If you’ve see the other videos or articles about how the ECU calculates the amount of fuel to be delivered, you’ll have seen that the end result of those is in the units of fuel mass, not milliseconds. This article explains how the ECU converts from fuel mass into milliseconds, and a bit about how injectors behave.

Firstly, let’s talk about injectors. A fuel injector for low pressure EFI, as used on every port injected engine, is an electro-mechanical device. It has mechanical and electrical properties which are often not that well understood.


In this description I’m going to talk about fuel pressure. When I talk about fuel pressure, I’m talking about the differential fuel pressure across the injector, ie the fuel gauge pressure minus the manifold gauge pressure. If you have a manifold referenced regulator, this should be pretty much constant.

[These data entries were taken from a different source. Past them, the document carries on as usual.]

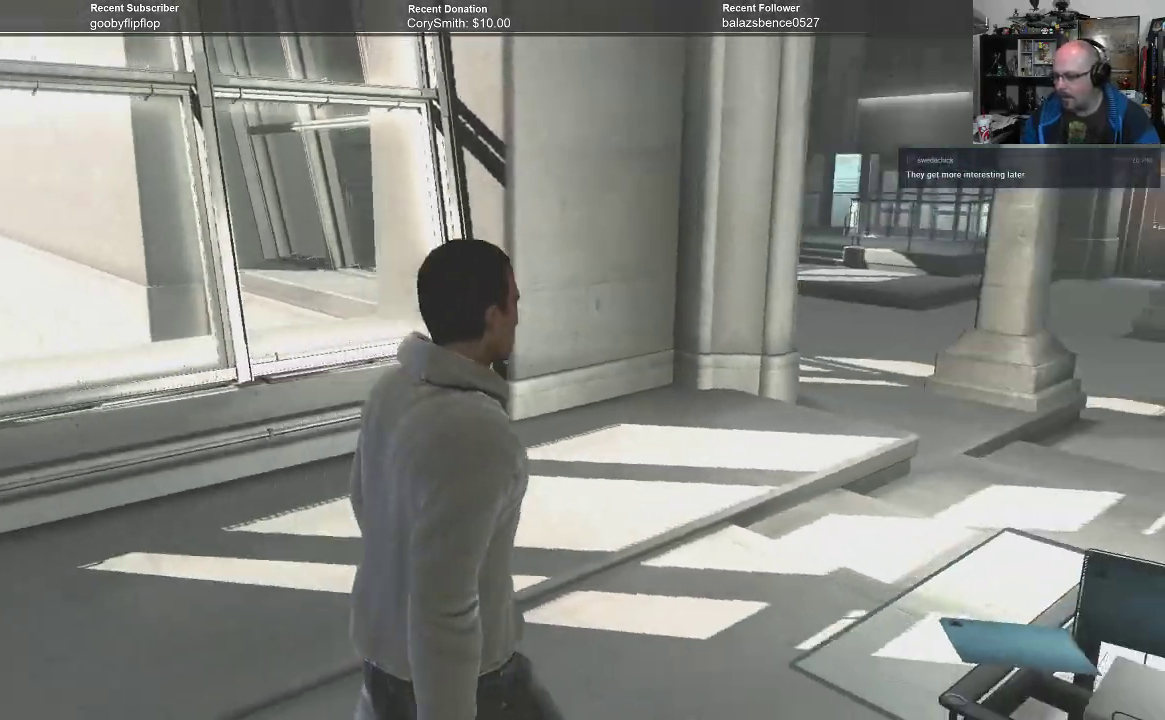
{"buttons": [], "left_stick": "center", "right_stick": "down-right", "events": [[233, "left_stick", "center"]]}
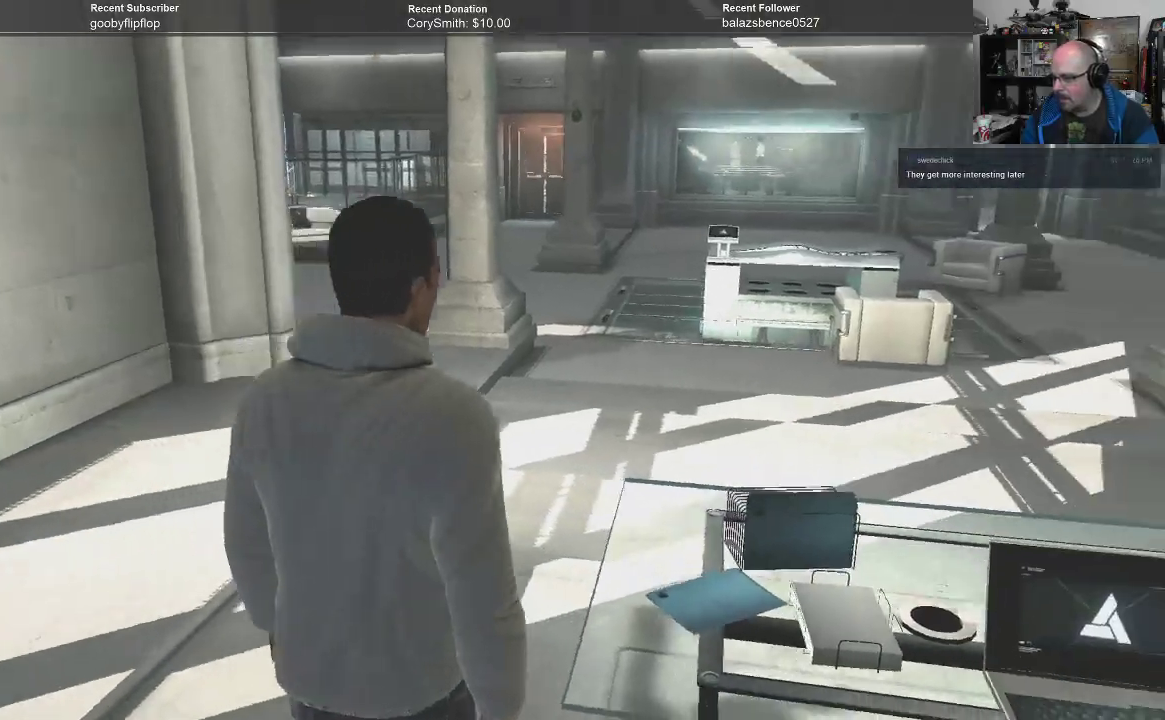
{"buttons": [], "left_stick": "up", "right_stick": "down-right", "events": [[100, "left_stick", "down-left"], [333, "left_stick", "up-left"], [400, "left_stick", "up"]]}
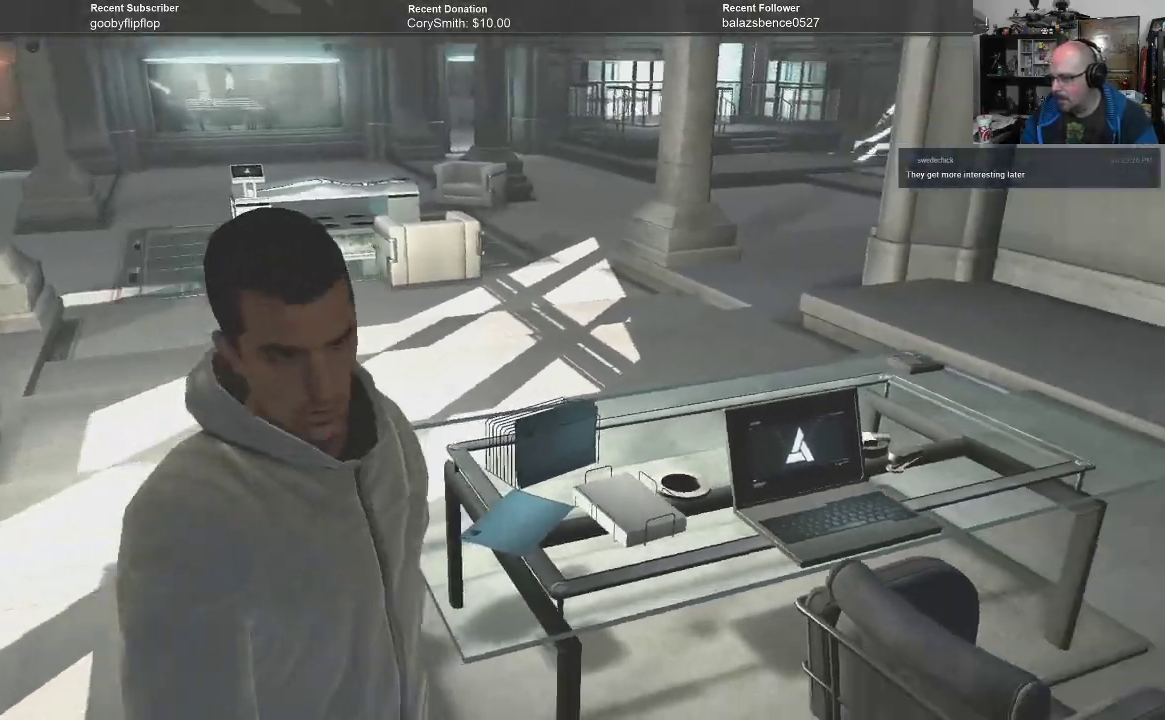
{"buttons": [], "left_stick": "up-left", "right_stick": "center", "events": [[33, "right_stick", "center"], [267, "left_stick", "up-left"]]}
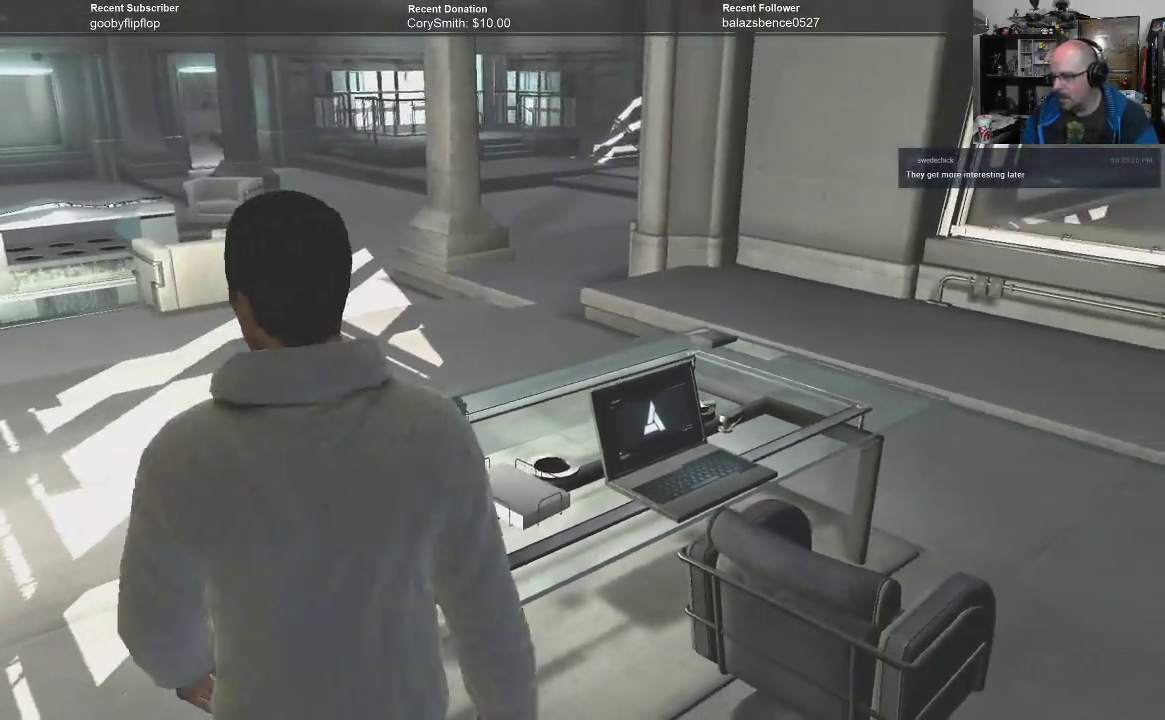
{"buttons": [], "left_stick": "up-left", "right_stick": "center", "events": [[33, "left_stick", "up"], [233, "A", "down"], [367, "A", "up"], [500, "left_stick", "up-left"]]}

The fuel injector is designed so that the fuel pressure holds the injector closed. The injector contains an electromagnet, or solenoid, which pulls the injector open against this fuel pressure force. The force which the solenoid exerts is proportional to the current flowing through it, and therefore you need a certain current to overcome the fuel pressure and cause the injector to open.

Electrically, the solenoid has inductance and resistance. So its response can be written using the differential equation:

v = L di/dt + iR


  • L is the inductance
  • R is the resistance
  • i is the instantaneous current
  • v is the instantaneous voltage

If you’re not familiar with differential equations, you might be able to see or guess that the injector current depends on the voltage that’s applied to it. A higher voltage gives you a higher injector current. Not only that but the higher voltage also causes the current in the injector to build up faster. Therefore the amount of time it takes for the injector to open depends on the voltage applied to it.

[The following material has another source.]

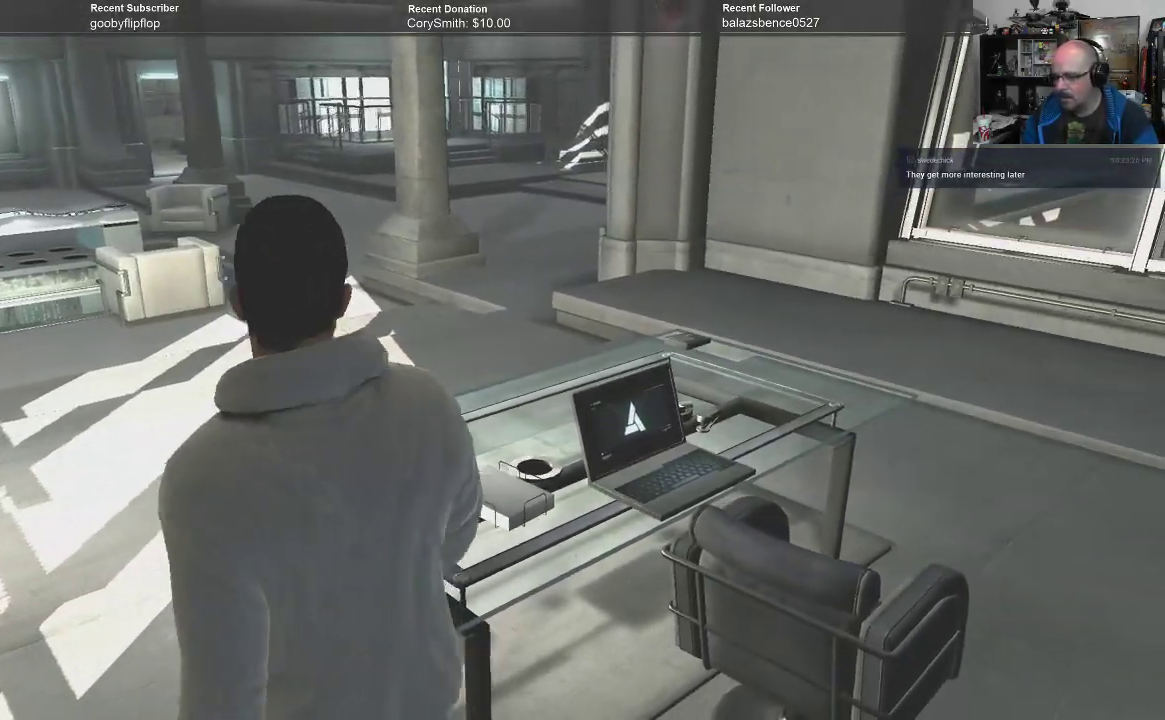
{"buttons": [], "left_stick": "up-left", "right_stick": "center", "events": []}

Furthermore, at higher fuel pressures, higher injector current is required for the injector to open. Therefore the amount of time it takes for the injector to open depends on both fuel pressure and supply voltage.

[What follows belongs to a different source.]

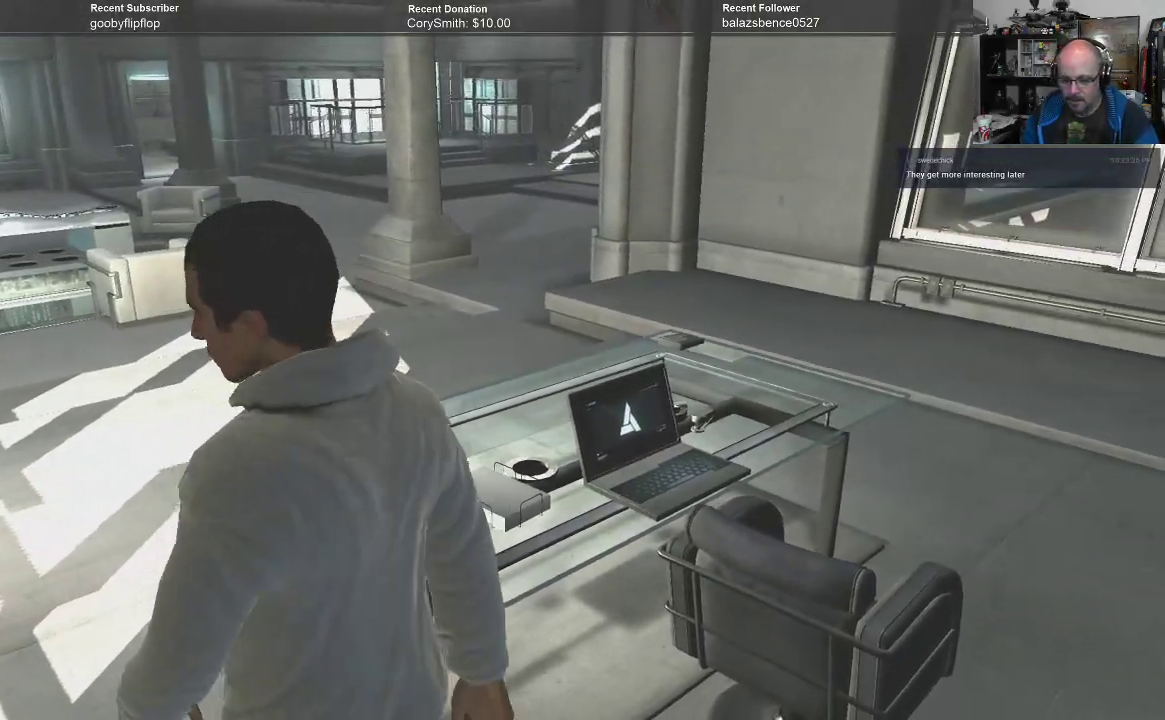
{"buttons": [], "left_stick": "up-left", "right_stick": "center", "events": []}
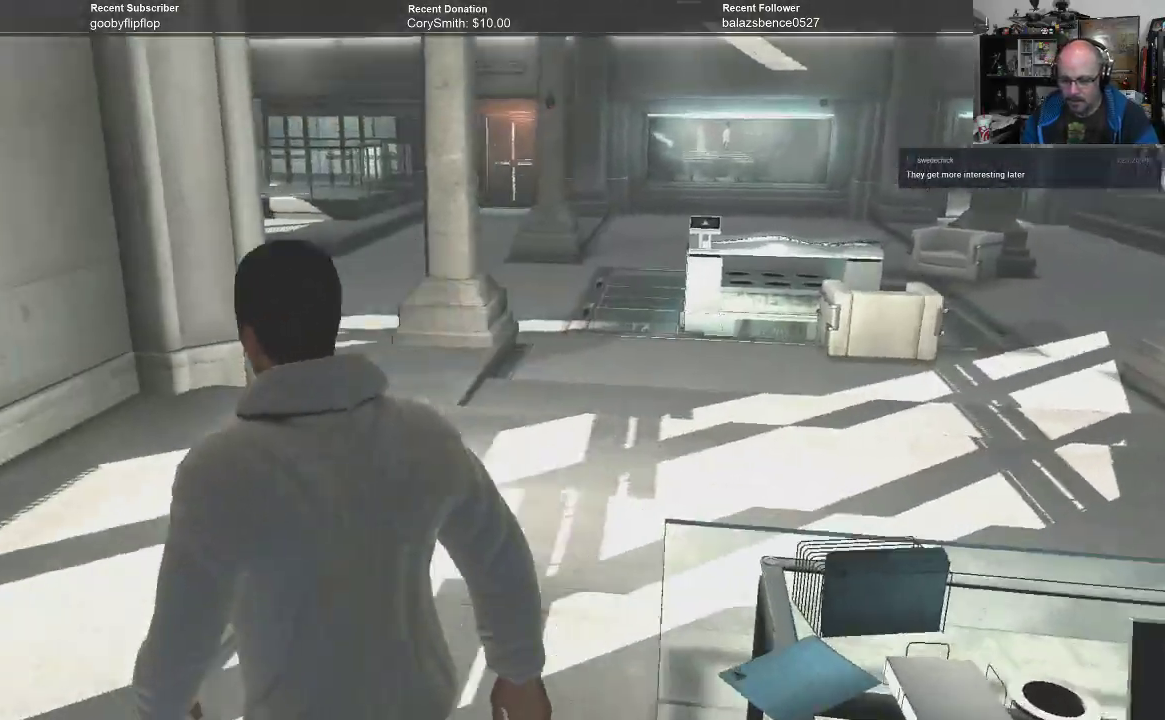
{"buttons": [], "left_stick": "up-right", "right_stick": "center", "events": [[100, "left_stick", "up"], [467, "left_stick", "up-right"]]}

Below is an example response from an aftermarket injector, the Siemens 220lb/hr, taken at 3 bar of fuel pressure.

This graph should be a straight line, intercepting the X-axis at the amount of time it takes for the injector to open, and then going up from there at a slope determined by the injector flow rate.


X-intercept is the line pointed by the arrow


In practice we see several lines. These correspond to different supply voltages for the injector. You can see that the higher voltages cause the injector to open more quickly, but once the injector is open, the fuel flow rate is basically independent of voltage.

If you have sharp eyes you will also see that at low opening times, that is if we’re trying to deliver 25µL of fuel or less, the curve has a bit of a kink to it. This is because of pintle bounce – you only see this on underdamped injectors; many don’t exhibit this behavior at all. But what it means is that if you want to deliver less than 25µL of fuel, it’s going to be hard to achieve that accurately with this particular injector.





For every injector at any given pressure, there is a minimum voltage required to open. We find in testing some injectors that many of them won’t open at say 5 bar fuel pressure at a low voltage like 7 or 8 Volts. In some cases injectors don’t open reliably with 4 bar at 9V. You might be asking the question “who cares; I have a decent charging system on my car” but your charging system isn’t working when you’re cranking the engine. It’s very common to see the supply voltage drop to 8 or 9 volts during cranking, and if you’ve upgraded your injectors to larger ones, but they aren’t high powered enough to open at the low voltage at your nominate fuel pressure, you’re going to be wondering why your engine won’t start. People sometimes misdiagnose this – because after you let go of the starter the voltage recovers quickly as the engine is still spinning down, so the ECU is still injecting fuel pulses during this time. Then when they hit the key the second time, it starts. Because they haven’t diagnosed the problem correctly they say that their problem is it always takes 2 attempts to start, rather than my injectors aren’t opening during cranking. Both are correct but the first one would have you chasing cranking fuel settings when that’s not the problem.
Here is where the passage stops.